Mike McCarthy first worked on an NFL coaching staff in 1993. A Super Bowl winner and potential future Hall of Famer, McCarthy has seemingly seen it all over that time.

Well, except for one thing.

“I laugh,” the Pittsburgh Steelers head coach said this week, “because my mother asks me every year if I’m going to the draft. I say, ‘No, I’m going to be in the draft room — again. for year 33.

“‘We don’t go to the draft.’”

One of the great misnomers and ironies in regards to the hoopla of the massive event that is Pittsburgh hosting the NFL Draft? Among the few in the city who will not and cannot attend the actual festivities are those who work in football operations for the Steelers.

For them, it’s business as usual. The coaching and scouting staffs will spend Thursday and Friday evenings and all day Saturday on Pittsburgh’s South Side — even as the eyes of the NFL world are a few miles away on the North Shore.

It doesn’t matter if the NFL Draft stage is in Green Bay (like it was last year), Washington D.C. (like it will be next year) or on the moon (don’t give Roger Goodell any ideas), the Steelers braintrust hunkers down in a second-floor “war room” at the UPMC Rooney Sports Complex.

“We’re going to be busy,” McCarthy said.

The “we,” in this instance, includes McCarthy, general manager Omar Khan, assistant general manager Andy Weidl, director of college scouting Dan Colbert and several others (including, to some degree, team president Art Rooney II). They will remain laser-focused on what is an important draft for the football team that is the Steelers — even while the historic franchise that is the Steelers revels in hosting the event of the draft.

“I know personally, I always tell people how great the region is and how great the people are here in the community,” said Khan, a Louisiana native who has worked for the Steelers for 25 years. “It’s exciting that there are a lot of them that are going to experience it this week, so I’m excited.

“I’m sure we’re going to make the NFL proud here in Pittsburgh.”

Most Steelers fans are proud, too, that the city of Pittsburgh will show itself best this weekend. But if they had to choose one, many would probably prefer to feel more pride in that the choices Khan & Co. make with the Steelers’ selections among the seven rounds of the draft were the right ones.

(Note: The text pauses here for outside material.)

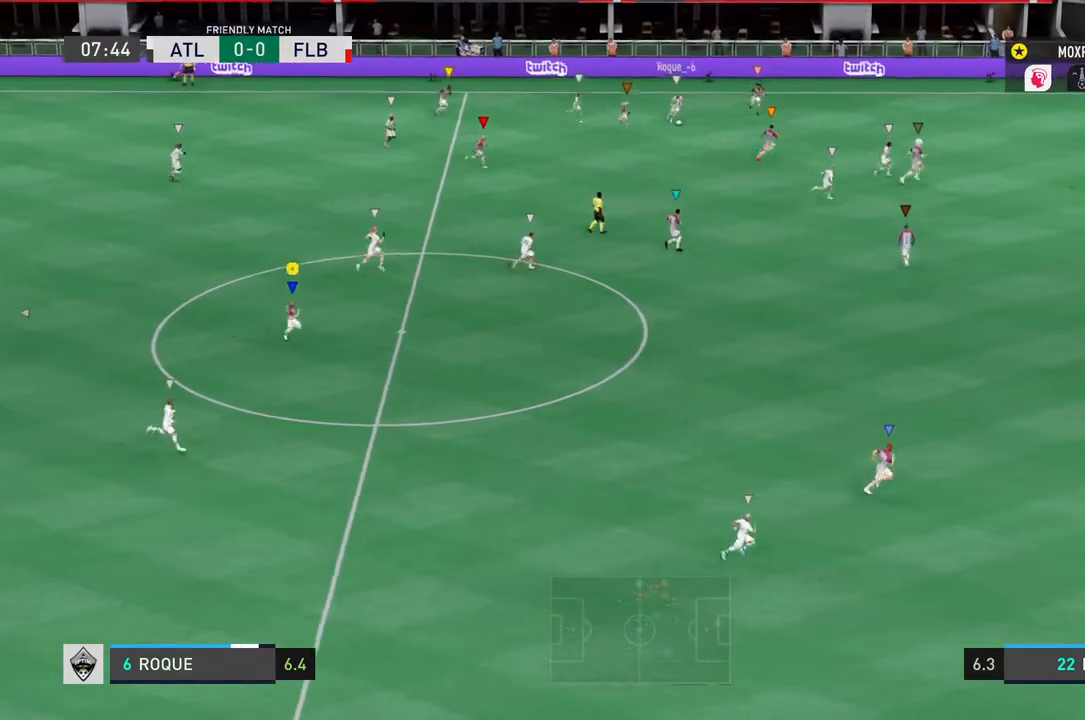
{"buttons": ["R2"], "left_stick": "down", "right_stick": "center", "events": [[300, "R2", "down"]]}
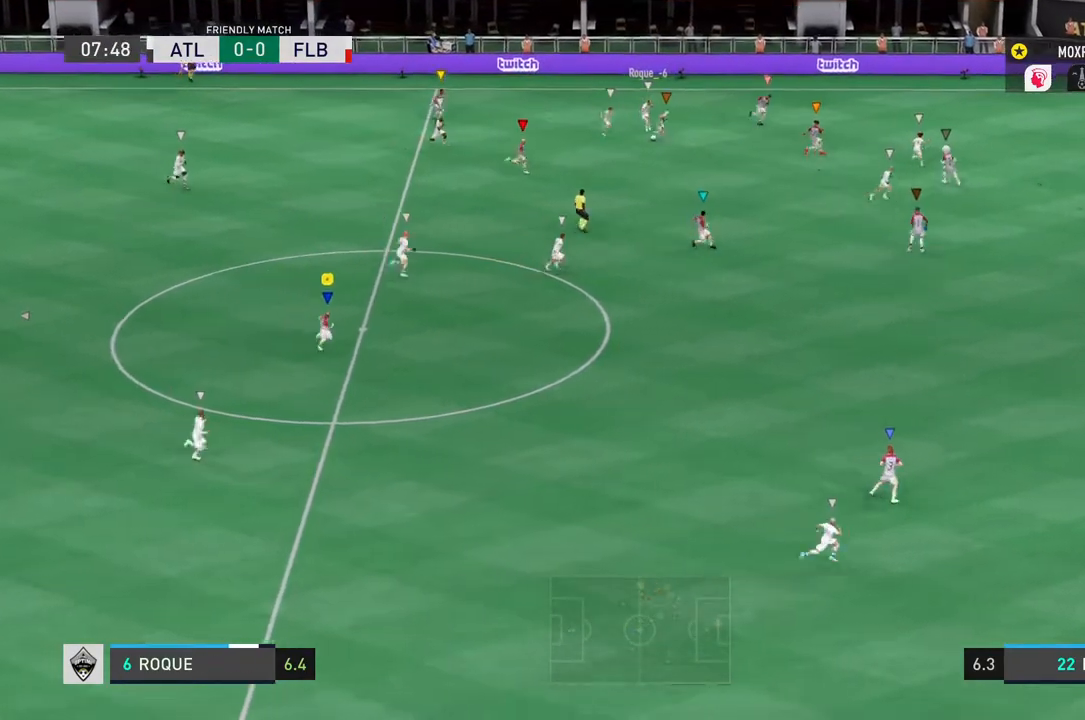
{"buttons": [], "left_stick": "center", "right_stick": "center", "events": [[184, "R2", "up"], [451, "left_stick", "center"]]}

With the draft about to commence — it gets underway 8 p.m. Thursday for Round 1, followed by Rounds 2-3 Friday starting at 7 p.m. and the remaining four rounds kicking off at noon Saturday — the Steelers hold 12 picks. It seems unlikely they use all 12, and having so many provides far greater flexibility than usual in pursuing options to trade up and grab a prospect management covets.

The Steelers currently have five of the first 99 selections. By comparison, they made only two of the top 122 picks during last year’s draft.

The extra picks (and additional premium selections) puts an extra layer of preparation and additional pressure on the Steelers’ scouting staff.

“I’ve put a lot on their plate over the last six weeks,” Khan said, “and I’m really proud about our process and how it came together.”

This year’s process was thrown a curveball in January when Mike Tomlin stepped down as coach. McCarthy brought in an almost-entirely new coaching staff — and with that, a tweaked philosophy on what types of players more ideally fit in to the offensive and defensive schemes.

It’s safe to say that no one in the Steelers’ football operations department was in his or her role at any point in which Tomlin wasn’t the head coach. None likewise has worked a draft in which the Steelers had 12 picks (the most players they have selected over the past 33 years is 11, in 1999).

Throw in that the time between picks has been trimmed in a league effort to streamline the presentation of the draft, and this is a unique year that presents extra stresses — even if none of them have to do with what city the league’s stage is set up.

The Steelers football operations staff insists it’s up to the challenge.

“I trust our process,” Khan said during a news conference Monday. “I’m confident saying right now that when we’re done on Saturday, we’ll have gotten 10, 12 (or) 14 (quality) players. I feel really good about where we’re at right now and all the work we put into it and how the board is stacked.

“I wish the draft was right now. We’re ready for it.”